* [Given passage]:
################

# Bringing back the smith ?



## AdmiringMYlats (Oct 4, 2010)

Whatsup fellas ?

Due to my hectic work schedule me and my gym partner will no longer be able to workout together until december . Im wondering if i were to use the smith machine to bench press and shoulder press for the next 8 weeks will it hinder my strength and muscle gains ?

I bench press 275 for reps and shoulder press 185 for reps ...

Both free weight .


----------



## MyK (Oct 4, 2010)

stick to free weights.

lol that all you care about is your bench numbers.


----------



## gtbmed (Oct 4, 2010)

Why not just bench without your partner?


----------



## AdmiringMYlats (Oct 4, 2010)

gtbmed said:


> Why not just bench without your partner?


 
I tore my pec before and im not taking any chances benching without any supervision .


----------



## gtbmed (Oct 4, 2010)

How does having your partner around prevent you from tearing your pec?  I don't see how the two are related.


----------



## LAM (Oct 4, 2010)

AdmiringMYlats said:


> Whatsup fellas ?
> 
> Due to my hectic work schedule me and my gym partner will no longer be able to workout together until december . Im wondering if i were to use the smith machine to bench press and shoulder press for the next 8 weeks will it hinder my strength and muscle gains ?
> 
> ...



I haven't trained with an actual "training partner" in like 15 years..you need to get used to training with intensity by yourself.  no need to go from free weights to smith just because you don't have a spotter


----------



## 200+ (Oct 4, 2010)

oh boy, here we go with another smith machine thread


----------



## nova1970sb (Oct 4, 2010)

i lost my spotter/ gym partner a few months back. best thing that ever happened to me!


----------



## MDR (Oct 4, 2010)

AdmiringMYlats said:


> Whatsup fellas ?
> 
> Due to my hectic work schedule me and my gym partner will no longer be able to workout together until december . Im wondering if i were to use the smith machine to bench press and shoulder press for the next 8 weeks will it hinder my strength and muscle gains ?
> 
> ...



Agreed.  Stick to free weights and take enough off the bar to perform the exercise correctly.  I never use a spotter unless I'm doing a max lift or negatives.  I train at the same time each day, and there are always a few guys I trust to spot in a pinch.


----------



## OTG85 (Oct 4, 2010)

I have a training partner I wish I could loose.Slows me down to much I think I will have to break his heart pretty soon


----------



## gtbmed (Oct 4, 2010)

I just failed on squats today and I lift by myself...

Learn how to fail properly and you'll be fine training on your own.


----------



## MDR (Oct 4, 2010)

gtbmed said:


> I just failed on squats today and I lift by myself...
> 
> Learn how to fail properly and you'll be fine training on your own.



Very true on most lifts.  Flat and incline bench presents a few problems, however.


----------



## vortrit (Oct 4, 2010)

nova1970sb said:


> i lost my spotter/ gym partner a few months back. best thing that ever happened to me!



The last partner I had was so stupid I don't think I'll ever use one again. I tore the rotar cuff in in my shoulder because he was too stupid to spot me correctly.


----------



## cshea2 (Oct 4, 2010)

Why not just ask someone around the gym to spot you? I only get a spot for triples, doubles, and singles.

################

* [Data for review]:
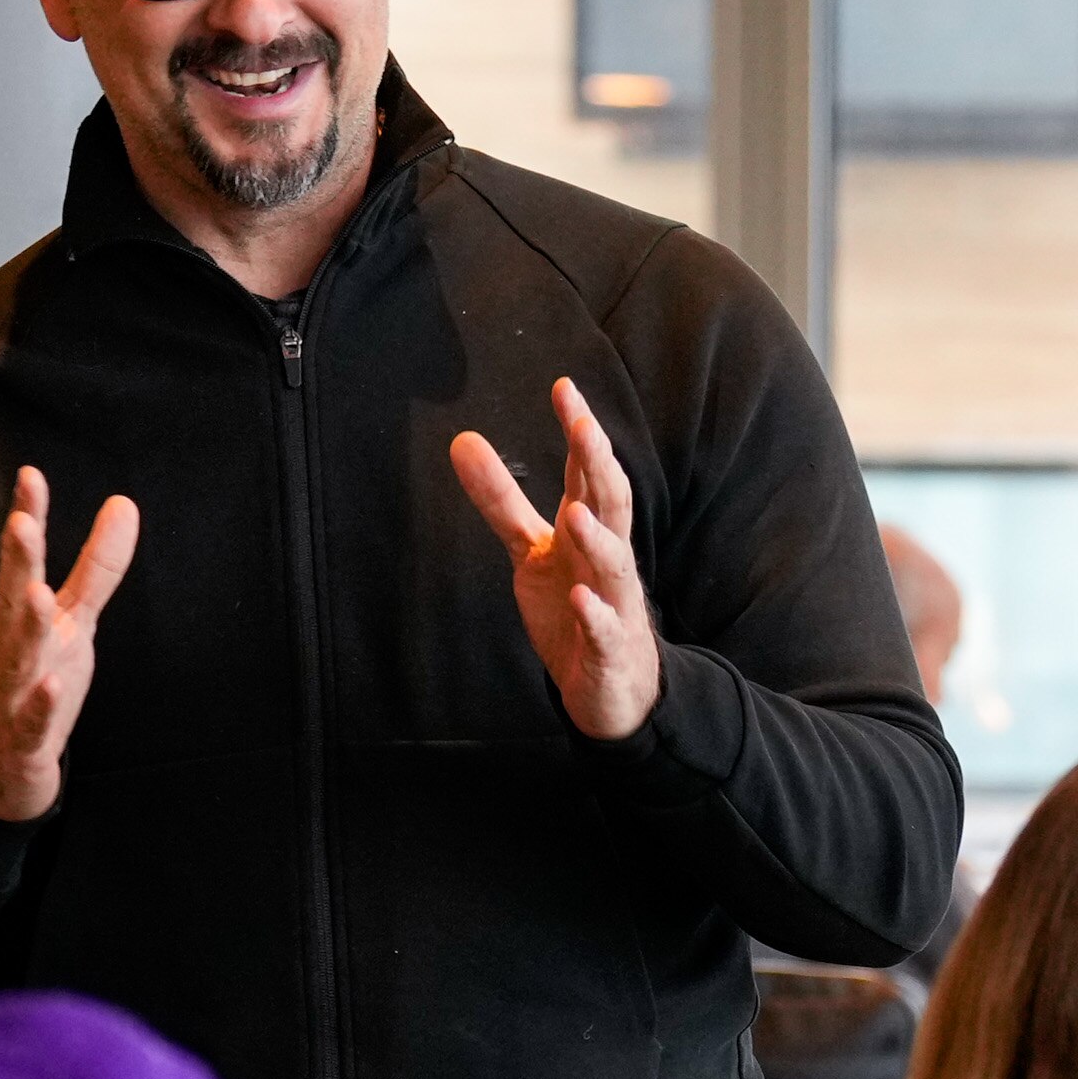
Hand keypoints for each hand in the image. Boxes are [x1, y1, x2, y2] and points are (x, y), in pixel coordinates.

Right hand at [0, 467, 138, 823]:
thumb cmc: (34, 678)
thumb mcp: (71, 619)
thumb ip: (95, 566)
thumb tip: (124, 503)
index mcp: (19, 615)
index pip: (22, 561)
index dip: (27, 518)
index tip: (30, 476)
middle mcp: (11, 647)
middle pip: (12, 600)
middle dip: (18, 563)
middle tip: (21, 525)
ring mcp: (13, 693)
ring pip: (19, 658)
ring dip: (26, 628)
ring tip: (39, 596)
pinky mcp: (24, 740)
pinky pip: (32, 723)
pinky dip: (39, 706)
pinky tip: (51, 685)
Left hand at [450, 380, 661, 742]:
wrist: (614, 690)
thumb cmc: (575, 608)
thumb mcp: (531, 551)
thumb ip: (501, 499)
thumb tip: (463, 439)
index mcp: (589, 532)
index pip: (588, 473)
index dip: (579, 432)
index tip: (564, 388)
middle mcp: (606, 561)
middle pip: (611, 505)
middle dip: (599, 466)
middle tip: (583, 428)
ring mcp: (614, 605)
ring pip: (614, 567)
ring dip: (597, 540)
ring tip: (575, 514)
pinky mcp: (609, 652)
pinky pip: (605, 632)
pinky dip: (594, 616)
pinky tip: (579, 601)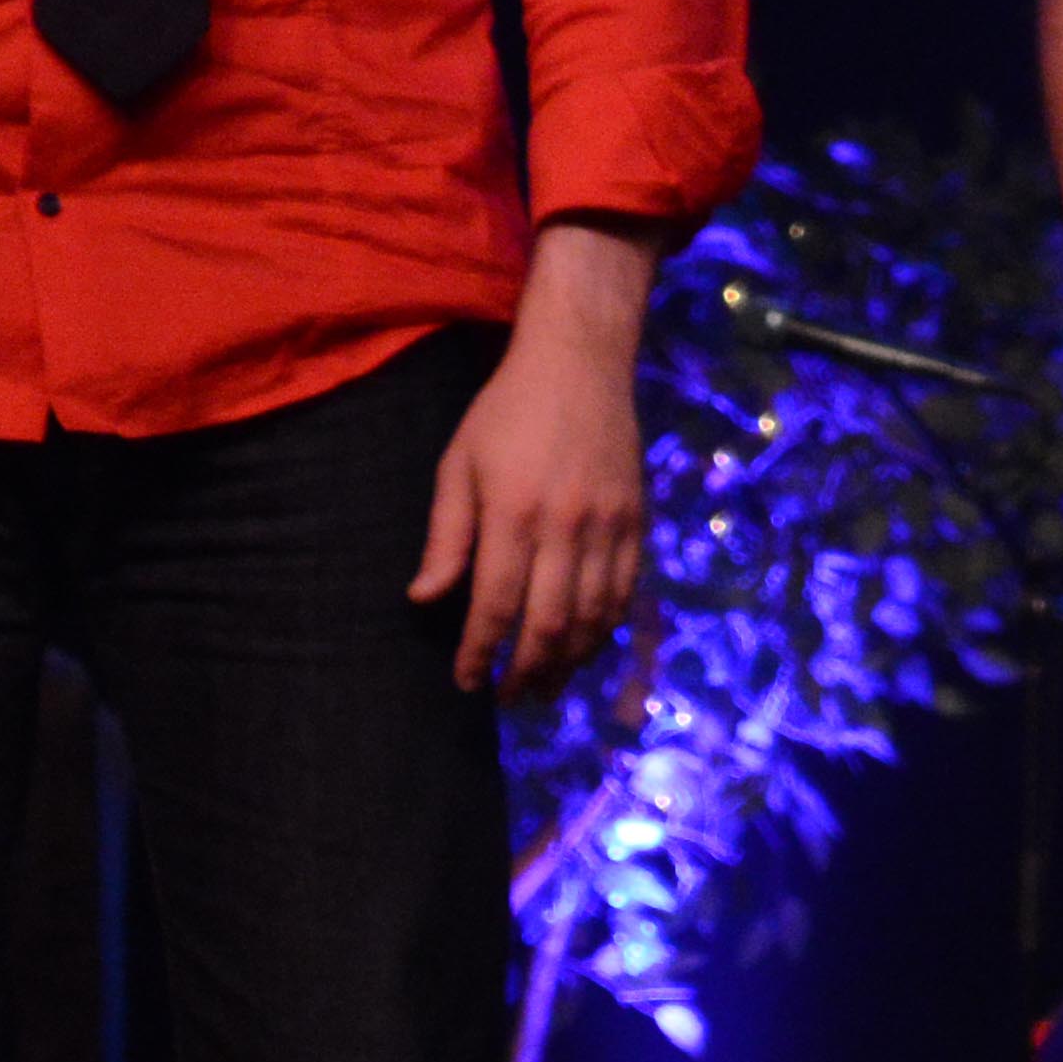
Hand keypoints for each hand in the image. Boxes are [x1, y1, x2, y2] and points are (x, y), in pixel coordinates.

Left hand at [414, 299, 651, 696]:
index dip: (481, 652)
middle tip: (508, 698)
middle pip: (550, 623)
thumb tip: (425, 599)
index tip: (467, 681)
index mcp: (513, 513)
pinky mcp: (637, 521)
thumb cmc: (506, 413)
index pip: (496, 604)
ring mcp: (610, 525)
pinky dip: (605, 628)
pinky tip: (584, 646)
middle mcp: (567, 526)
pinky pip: (626, 592)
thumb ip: (446, 537)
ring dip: (569, 662)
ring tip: (545, 686)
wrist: (581, 363)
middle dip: (527, 672)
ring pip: (593, 616)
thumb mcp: (458, 465)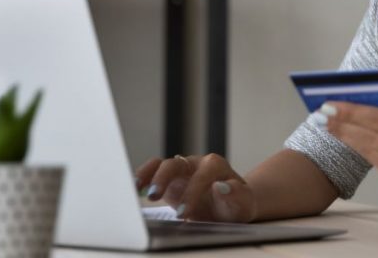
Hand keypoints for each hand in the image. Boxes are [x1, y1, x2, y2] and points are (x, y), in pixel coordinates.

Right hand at [134, 153, 256, 222]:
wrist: (230, 204)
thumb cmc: (236, 204)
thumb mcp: (243, 204)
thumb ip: (235, 195)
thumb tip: (221, 187)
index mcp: (215, 166)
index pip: (201, 175)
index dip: (191, 193)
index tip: (184, 214)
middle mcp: (195, 163)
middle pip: (175, 163)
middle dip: (163, 179)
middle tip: (154, 197)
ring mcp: (181, 170)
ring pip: (160, 164)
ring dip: (147, 175)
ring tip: (135, 188)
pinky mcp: (169, 180)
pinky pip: (153, 173)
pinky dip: (142, 178)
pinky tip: (134, 189)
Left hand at [321, 98, 377, 187]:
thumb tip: (364, 96)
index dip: (352, 112)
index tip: (330, 105)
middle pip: (369, 137)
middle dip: (343, 125)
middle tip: (322, 115)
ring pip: (369, 151)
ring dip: (347, 137)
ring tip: (330, 125)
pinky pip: (376, 161)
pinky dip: (362, 148)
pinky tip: (349, 138)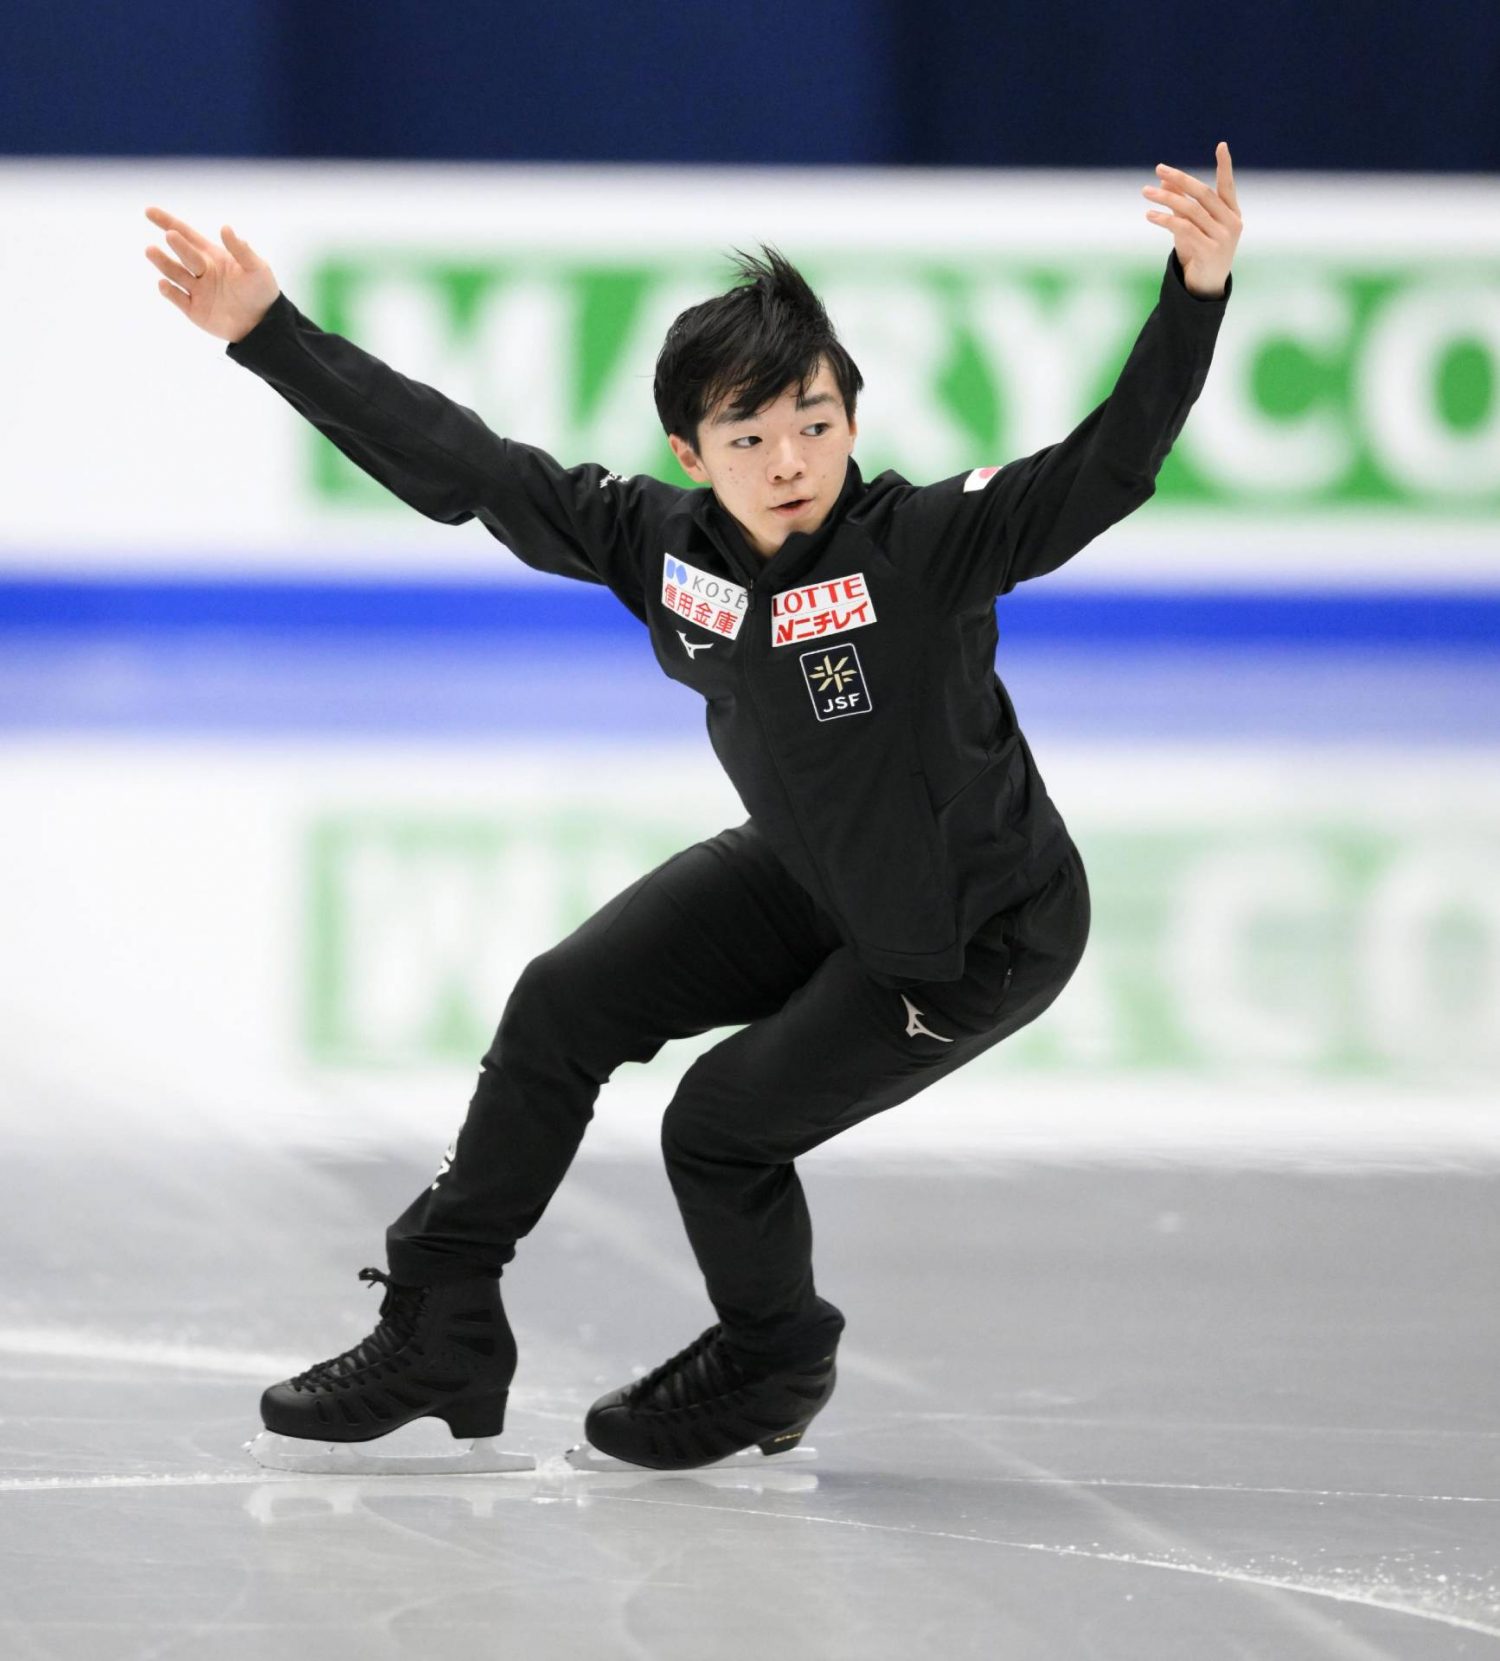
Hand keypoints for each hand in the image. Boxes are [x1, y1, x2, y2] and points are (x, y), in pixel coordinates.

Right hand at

################

Rewrite the part of the smith machine thread starting at "I tore my pec" and ending at "two are related.", putting "a spotter" in place of "supervision". The data has no role in this exercise.

I tore my pec before and im not taking any chances benching without any a spotter .


----------



## gtbmed (Oct 4, 2010)

How does having your partner around prevent you from tearing your pec?  I don't see how the two are related.